Jan Manarite has made a career out of listening. For more than 15 years, she has been the calm voice on the other end of the line for caregivers and patients trying to make sense of a prostate cancer diagnosis. Manarite has always been composed under pressure, she says, but it was her experience over 13 years of searching for treatments for her husband that gave rise to a calling as a patient advocate.
“I have this thing where I can handle a crisis. I can break it all down,” says Manarite. She was a restaurant manager when her 58-year-old husband, Dominic, was diagnosed with metastatic prostate cancer in 2000.
Manarite still recalls the day she suggested a treatment that the doctor hadn’t thought of. Over the course of Dominic’s illness, Manarite kept a running log of her husband’s medications, 23 pages of detailed information that she revisited hundreds of times to try to find patterns that might provide options to ultimately extend his life. “I did it for my son’s sake. He was only 9 years old when my husband was diagnosed. I wanted my son to have a father for as long as possible,” she says.
Over the years of treatments, Dominic continued to work as a fishing guide. He also saw some of his dreams fulfilled: watching his son run onto the field to play on the high school football team and later attending his son’s high school graduation. Dominic died in 2013.
During the dizzying days of helping her husband through treatment, Manarite found comfort and support from the Prostate Cancer Research Institute, an educational organization that works to increase awareness of research and treatments for patients. In 2001, she started working for PCRI, responding to patient emails and eventually answering calls for the organization’s patient help line.
Today, Manarite, who lives in Fort Myers, Florida, continues to spend time talking to patients and caregivers in her role as the executive vice president of a small nonprofit called Prostate Cancer International (PCI). She also organizes patient conferences and helps manage PCI’s online community. Recently, Manarite spoke with Cancer Today about some steps that patients can take to make informed decisions.
CT: What are some of the common questions patients have about prostate cancer?
Manarite: Most people just want to understand what they have. They don’t really have an understanding of what kind of cancer they have because every prostate cancer is different. For a lot of them, that is really all they need to know.
CT: How can people start to understand more about their cancer?
Manarite: The first step is getting your medical records. You have to know your pathology, your Gleason score and PSA [prostate-specific antigen] levels, which all help you to determine the type of prostate cancer you have, and that’s in your medical records. Until you know what you have, you’re not ready to ask questions. If you know you are low risk, for example, you can focus your research on low-risk prostate cancer. I have a phrase I say all the time: “Medical records speak. Listen to what they are saying to you.”
CT: How does one understand what medical records are saying?

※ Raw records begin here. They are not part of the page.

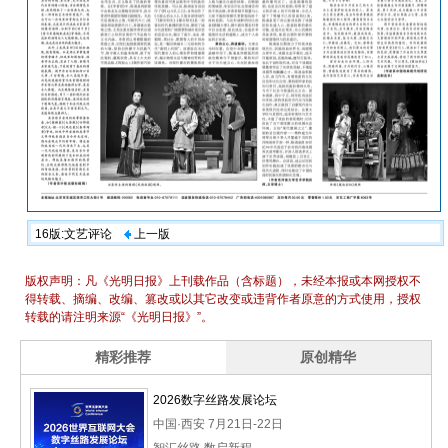
16版:文艺评论
上一版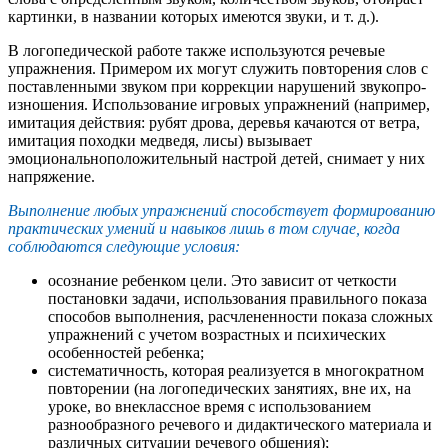
картинки, в названии которых имеются звуки, и т. д.).
В логопедической работе также используются речевые
упражнения. Примером их могут служить повторения слов с
поставленными звуком при коррекции нарушений звукопро-
изношения. Использование игровых упражнений (например,
имитация действия: рубят дрова, деревья качаются от ветра,
имитация походки медведя, лисы) вызывает
эмоциональноположительный настрой детей, снимает у них
напряжение.
Выполнение любых упражнений способствует формированию
практических умений и навыков лишь в том случае, когда
соблюдаются следующие условия:
осознание ребенком цели. Это зависит от четкости
постановки задачи, использования правильного показа
способов выполнения, расчлененности показа сложных
упражнений с учетом возрастных и психических
особенностей ребенка;
систематичность, которая реализуется в многократном
повторении (на логопедических занятиях, вне их, на
уроке, во внеклассное время с использованием
разнообразного речевого и дидактического материала и
различных ситуации речевого общения);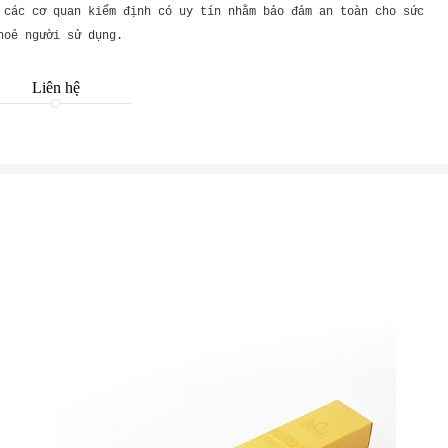
 các cơ quan kiểm định có uy tín nhằm bảo đảm an toàn cho sức
hoẻ người sử dụng.
Liên hệ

Manarite: Look at the records and continue to revisit them. Circle five or 10 big words and Google them. I invented a five-step program for the newly diagnosed which breaks everything down. You might see lymphadenopathy, for example, which is a fancy word for an enlarged lymph node. If you Google it, you’ll get it right away. Medical records provide the foundation for your decisions. The more you know, the more empowered you become. And that leads to shared decision making with your doctor.
CT: What other steps can patients take to become more informed?
Manarite: Go online and find people who are going through [the same thing you are]. Now you are finding people who are talking about their treatments and you can plug into existing social networks. You can ask questions.
CT: Given that your husband lived for 13 years with metastatic cancer, what are your thoughts about survival statistics?
Manarite: The problem is that the statistics are outdated because it takes so long to measure them. You can be looking at data that’s five or 10 years old. And when doctors talk about these statistics and underquote people, they steal the patient’s involvement in shared decision making. That’s because [unfavorable survival statistics] can discourage patients from even bothering to do research or seek further treatment. There are always examples of people living well beyond what they are told. None of us really know how long we have, and that’s important to remember no matter what the numbers say.